_SUPPLIED RECORDS:_
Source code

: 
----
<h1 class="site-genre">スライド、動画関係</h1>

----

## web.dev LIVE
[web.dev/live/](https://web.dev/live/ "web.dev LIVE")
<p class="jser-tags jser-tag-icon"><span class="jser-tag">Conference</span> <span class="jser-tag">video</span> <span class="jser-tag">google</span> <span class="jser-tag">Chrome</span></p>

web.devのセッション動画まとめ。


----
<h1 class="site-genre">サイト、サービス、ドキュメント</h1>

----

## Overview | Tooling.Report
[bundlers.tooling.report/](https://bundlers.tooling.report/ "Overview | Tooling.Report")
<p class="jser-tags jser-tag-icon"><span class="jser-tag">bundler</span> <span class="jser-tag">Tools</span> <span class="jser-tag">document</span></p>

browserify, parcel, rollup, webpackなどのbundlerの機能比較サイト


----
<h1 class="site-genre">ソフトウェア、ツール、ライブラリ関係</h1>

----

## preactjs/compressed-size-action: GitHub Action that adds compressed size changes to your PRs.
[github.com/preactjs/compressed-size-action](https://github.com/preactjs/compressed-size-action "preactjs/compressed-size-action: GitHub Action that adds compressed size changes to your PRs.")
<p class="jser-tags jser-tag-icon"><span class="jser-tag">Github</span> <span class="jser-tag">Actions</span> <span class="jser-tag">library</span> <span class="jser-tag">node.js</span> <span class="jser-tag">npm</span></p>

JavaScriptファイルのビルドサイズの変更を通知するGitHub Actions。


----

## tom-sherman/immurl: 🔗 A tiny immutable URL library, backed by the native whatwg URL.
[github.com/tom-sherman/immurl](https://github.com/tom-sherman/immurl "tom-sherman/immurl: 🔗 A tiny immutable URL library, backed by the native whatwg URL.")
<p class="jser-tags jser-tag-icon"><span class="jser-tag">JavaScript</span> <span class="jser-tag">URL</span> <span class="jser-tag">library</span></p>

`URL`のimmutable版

_TASK BRIEF:_
Output every record in full, exactly as it was given.

_ANSWER TO THIS PROBLEM:_
Source code

: 
----
<h1 class="site-genre">スライド、動画関係</h1>

----

## web.dev LIVE
[web.dev/live/](https://web.dev/live/ "web.dev LIVE")
<p class="jser-tags jser-tag-icon"><span class="jser-tag">Conference</span> <span class="jser-tag">video</span> <span class="jser-tag">google</span> <span class="jser-tag">Chrome</span></p>

web.devのセッション動画まとめ。


----
<h1 class="site-genre">サイト、サービス、ドキュメント</h1>

----

## Overview | Tooling.Report
[bundlers.tooling.report/](https://bundlers.tooling.report/ "Overview | Tooling.Report")
<p class="jser-tags jser-tag-icon"><span class="jser-tag">bundler</span> <span class="jser-tag">Tools</span> <span class="jser-tag">document</span></p>

browserify, parcel, rollup, webpackなどのbundlerの機能比較サイト


----
<h1 class="site-genre">ソフトウェア、ツール、ライブラリ関係</h1>

----

## preactjs/compressed-size-action: GitHub Action that adds compressed size changes to your PRs.
[github.com/preactjs/compressed-size-action](https://github.com/preactjs/compressed-size-action "preactjs/compressed-size-action: GitHub Action that adds compressed size changes to your PRs.")
<p class="jser-tags jser-tag-icon"><span class="jser-tag">Github</span> <span class="jser-tag">Actions</span> <span class="jser-tag">library</span> <span class="jser-tag">node.js</span> <span class="jser-tag">npm</span></p>

JavaScriptファイルのビルドサイズの変更を通知するGitHub Actions。


----

## tom-sherman/immurl: 🔗 A tiny immutable URL library, backed by the native whatwg URL.
[github.com/tom-sherman/immurl](https://github.com/tom-sherman/immurl "tom-sherman/immurl: 🔗 A tiny immutable URL library, backed by the native whatwg URL.")
<p class="jser-tags jser-tag-icon"><span class="jser-tag">JavaScript</span> <span class="jser-tag">URL</span> <span class="jser-tag">library</span></p>

`URL`のimmutable版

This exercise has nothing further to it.